▶ Directions: Copy each line below that includes "Table".

++++ Material to process ++++

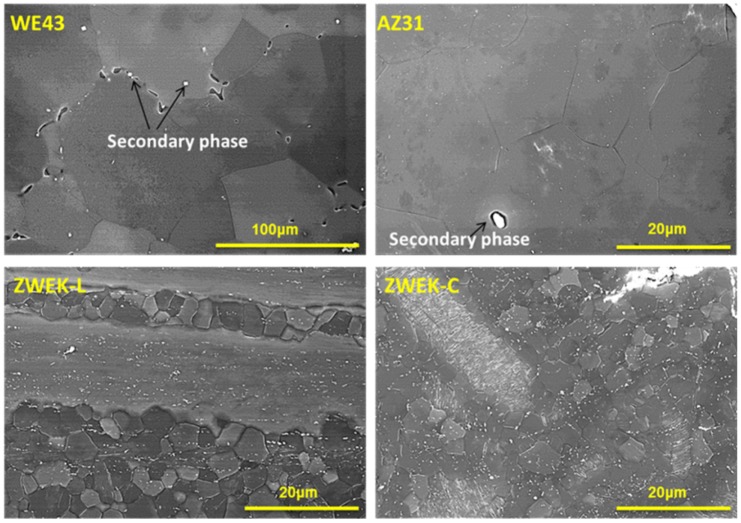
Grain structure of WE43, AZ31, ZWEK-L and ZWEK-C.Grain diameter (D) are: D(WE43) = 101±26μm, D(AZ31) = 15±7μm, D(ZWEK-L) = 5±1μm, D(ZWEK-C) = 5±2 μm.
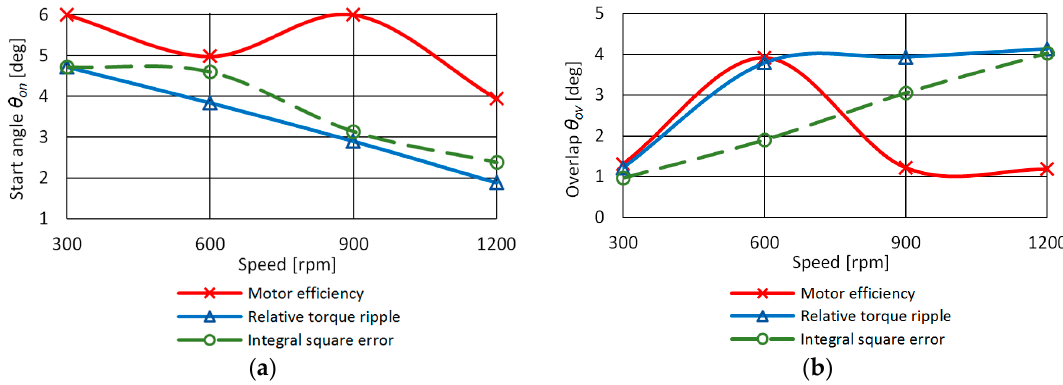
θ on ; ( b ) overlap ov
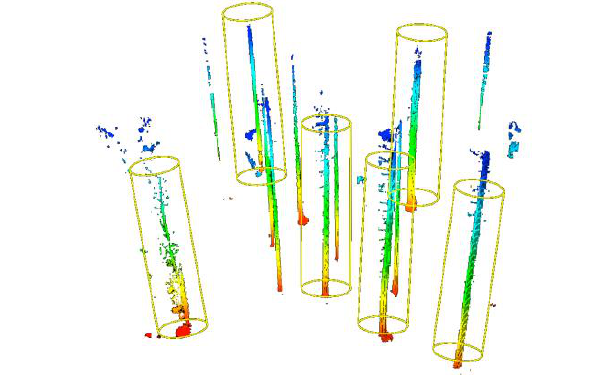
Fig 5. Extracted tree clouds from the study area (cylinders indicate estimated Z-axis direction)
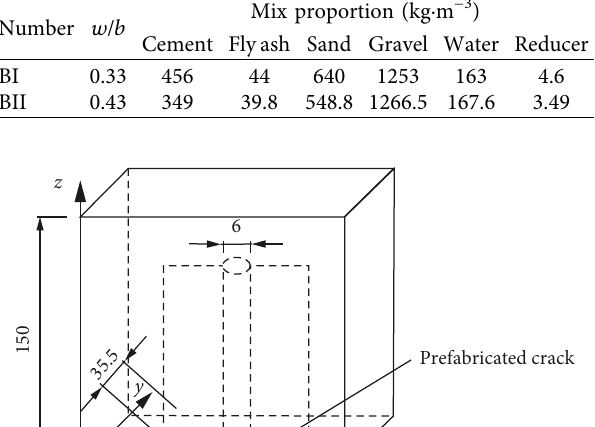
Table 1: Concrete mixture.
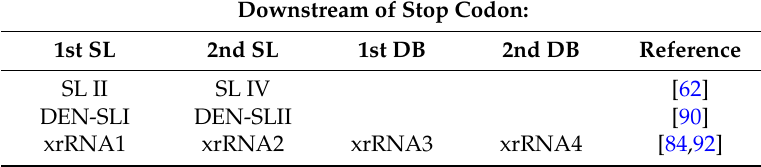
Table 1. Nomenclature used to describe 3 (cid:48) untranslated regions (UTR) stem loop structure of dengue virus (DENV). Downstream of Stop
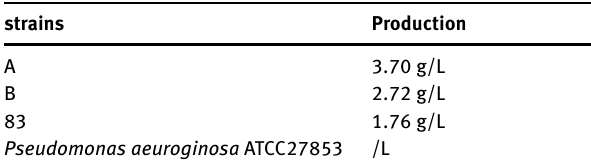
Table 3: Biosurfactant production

++++

▶ Final answer:
Table 1: Concrete mixture.
Table 1. Nomenclature used to describe 3 (cid:48) untranslated regions (UTR) stem loop structure of dengue virus (DENV). Downstream of Stop
Table 3: Biosurfactant production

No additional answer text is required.